1 2 3 4 5 6 7 8 9 10 11 |
dt = Current Data Table(); lstMissing = Missing Columns(dt,"Bioreactor","Age","Time"); Assert(NItems(lstMissing)==0, "One or more required columns are missing" ); var = Column(dt,NCols(dt)) << Get Name; dtSub = dt << Subset( Output Table( "My Subset" ), All rows, columns( :Bioreactor, :Age, :Time, Eval(var) ) ) |
Here I am taking advantage of two user-defined functions: Missing Columns and Assert.
An Alternative to Step 3
In step 3 I used Eval(var) to substitute an individual column name. In practice I typically use a more general approach which is to use a variable for the entire list of columns.

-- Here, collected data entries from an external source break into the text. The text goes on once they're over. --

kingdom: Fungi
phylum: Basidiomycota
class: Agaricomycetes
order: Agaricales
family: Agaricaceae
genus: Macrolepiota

First I rewrite the code to verify that the column specifications can be replaced with a list:
1 2 3 4 5 6 7 |
dt = Current Data Table(); colList = {"Bioreactor","Age","Time","Glucose"}; dtSub = dt << Subset( Output Table( "My Subset" ), All rows, columns( colList ) ) |
Now I am free to perform whatever tasks are necessary to generate the items within the list colList; for example:
1 2 3 4 5 6 7 8 9 |
dt = Current Data Table(); colList = {"Bioreactor","Age","Time"}; var = Column(dt,NCols(dt)) << Get Name; InsertInto(colList ,var); dtSub = dt << Subset( Output Table( "My Subset" ), All rows, columns( colList ) ) |
This might seem overly complicated. But the benefit is that I have totally decoupled the code that performs the table subset from the code that identifies the source columns.
Interessante Website. Das Design und die nuetzlichen Informationen gefallen mir besonders gut.
Maybe give an example of using this method where rows are filtered as well?